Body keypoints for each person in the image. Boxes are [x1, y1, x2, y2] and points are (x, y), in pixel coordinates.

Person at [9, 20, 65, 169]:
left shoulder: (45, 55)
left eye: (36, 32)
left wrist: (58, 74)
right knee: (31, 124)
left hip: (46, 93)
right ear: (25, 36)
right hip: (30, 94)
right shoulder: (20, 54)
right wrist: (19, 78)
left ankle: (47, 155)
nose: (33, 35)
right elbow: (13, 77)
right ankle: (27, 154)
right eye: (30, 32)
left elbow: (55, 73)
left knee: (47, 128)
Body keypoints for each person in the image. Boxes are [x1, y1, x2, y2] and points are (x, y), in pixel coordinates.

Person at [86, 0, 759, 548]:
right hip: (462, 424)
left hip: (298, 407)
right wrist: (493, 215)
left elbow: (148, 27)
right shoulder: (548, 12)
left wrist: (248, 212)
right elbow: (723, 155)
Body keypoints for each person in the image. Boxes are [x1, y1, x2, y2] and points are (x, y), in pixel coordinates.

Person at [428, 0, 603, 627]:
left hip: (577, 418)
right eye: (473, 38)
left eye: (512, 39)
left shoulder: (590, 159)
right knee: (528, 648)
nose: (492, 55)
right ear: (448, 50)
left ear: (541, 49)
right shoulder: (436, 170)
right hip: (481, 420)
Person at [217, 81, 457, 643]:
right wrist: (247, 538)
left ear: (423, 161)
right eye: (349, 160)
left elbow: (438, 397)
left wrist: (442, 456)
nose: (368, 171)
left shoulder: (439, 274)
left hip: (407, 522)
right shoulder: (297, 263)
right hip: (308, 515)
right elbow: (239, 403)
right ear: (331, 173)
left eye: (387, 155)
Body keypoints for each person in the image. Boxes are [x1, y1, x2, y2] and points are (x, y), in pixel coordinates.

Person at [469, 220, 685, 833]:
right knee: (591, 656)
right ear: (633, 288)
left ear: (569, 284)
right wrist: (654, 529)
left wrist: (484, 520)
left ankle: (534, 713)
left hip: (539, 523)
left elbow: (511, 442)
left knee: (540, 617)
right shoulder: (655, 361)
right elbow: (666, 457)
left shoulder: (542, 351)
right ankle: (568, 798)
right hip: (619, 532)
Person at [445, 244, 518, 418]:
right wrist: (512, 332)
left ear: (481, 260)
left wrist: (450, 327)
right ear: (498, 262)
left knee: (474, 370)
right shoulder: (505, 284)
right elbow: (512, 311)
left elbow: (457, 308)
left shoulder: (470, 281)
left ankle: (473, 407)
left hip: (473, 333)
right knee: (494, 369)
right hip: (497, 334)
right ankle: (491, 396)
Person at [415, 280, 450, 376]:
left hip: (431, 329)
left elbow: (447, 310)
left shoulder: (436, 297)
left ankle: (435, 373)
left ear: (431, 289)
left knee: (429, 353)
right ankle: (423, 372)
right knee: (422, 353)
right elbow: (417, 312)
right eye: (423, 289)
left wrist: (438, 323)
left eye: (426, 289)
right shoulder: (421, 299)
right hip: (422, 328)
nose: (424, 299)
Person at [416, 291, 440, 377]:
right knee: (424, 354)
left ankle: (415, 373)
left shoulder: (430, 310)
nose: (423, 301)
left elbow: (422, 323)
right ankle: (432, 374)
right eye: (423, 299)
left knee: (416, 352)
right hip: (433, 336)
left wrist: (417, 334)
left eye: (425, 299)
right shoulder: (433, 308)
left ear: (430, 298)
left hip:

====================

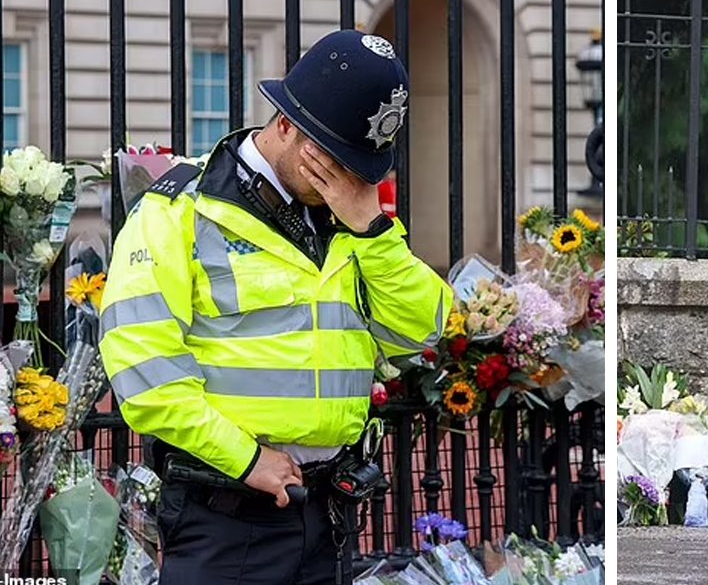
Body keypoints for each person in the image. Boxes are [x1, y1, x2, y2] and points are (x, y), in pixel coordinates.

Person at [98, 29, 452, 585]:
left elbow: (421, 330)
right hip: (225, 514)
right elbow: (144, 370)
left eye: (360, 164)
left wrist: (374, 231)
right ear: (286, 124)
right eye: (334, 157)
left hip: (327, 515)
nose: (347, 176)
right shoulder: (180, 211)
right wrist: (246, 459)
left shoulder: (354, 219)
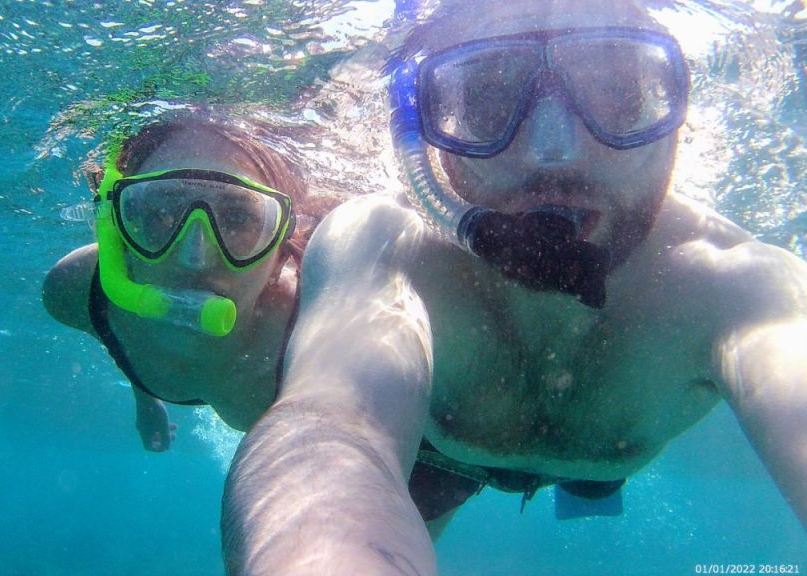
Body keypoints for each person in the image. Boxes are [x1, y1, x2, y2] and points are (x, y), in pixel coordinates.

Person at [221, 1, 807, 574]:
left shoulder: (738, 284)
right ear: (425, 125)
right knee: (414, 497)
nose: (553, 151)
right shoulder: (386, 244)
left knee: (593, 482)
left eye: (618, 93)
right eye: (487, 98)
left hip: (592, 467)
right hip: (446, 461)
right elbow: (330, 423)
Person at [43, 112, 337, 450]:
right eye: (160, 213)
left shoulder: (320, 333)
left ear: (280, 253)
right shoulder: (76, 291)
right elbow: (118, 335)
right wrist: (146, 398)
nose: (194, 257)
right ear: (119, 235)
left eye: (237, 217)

====================

TASK PROMPT » Above are the records; from them, give again exactly the lines from the one containing "right shoulder: (20, 54)" to the one containing "left eye: (387, 155)", both lines included, and nothing more.

RESPONSE BOX »
right shoulder: (20, 54)
right wrist: (19, 78)
left ankle: (47, 155)
nose: (33, 35)
right elbow: (13, 77)
right ankle: (27, 154)
right eye: (30, 32)
left elbow: (55, 73)
left knee: (47, 128)
Body keypoints for each person in the image. Boxes are [x1, y1, x2, y2] and points are (x, y), in pixel coordinates.

Person at [86, 0, 759, 548]:
right hip: (462, 424)
left hip: (298, 407)
right wrist: (493, 215)
left elbow: (148, 27)
right shoulder: (548, 12)
left wrist: (248, 212)
right elbow: (723, 155)
Body keypoints for each person in the image. Boxes are [x1, y1, x2, y2] and points are (x, y), in pixel coordinates.

Person at [428, 0, 603, 627]:
left hip: (577, 418)
right eye: (473, 38)
left eye: (512, 39)
left shoulder: (590, 159)
right knee: (528, 648)
nose: (492, 55)
right ear: (448, 50)
left ear: (541, 49)
right shoulder: (436, 170)
right hip: (481, 420)
Person at [217, 81, 457, 643]:
right wrist: (247, 538)
left ear: (423, 161)
right eye: (349, 160)
left elbow: (438, 397)
left wrist: (442, 456)
nose: (368, 171)
left shoulder: (439, 274)
left hip: (407, 522)
right shoulder: (297, 263)
right hip: (308, 515)
right elbow: (239, 403)
right ear: (331, 173)
left eye: (387, 155)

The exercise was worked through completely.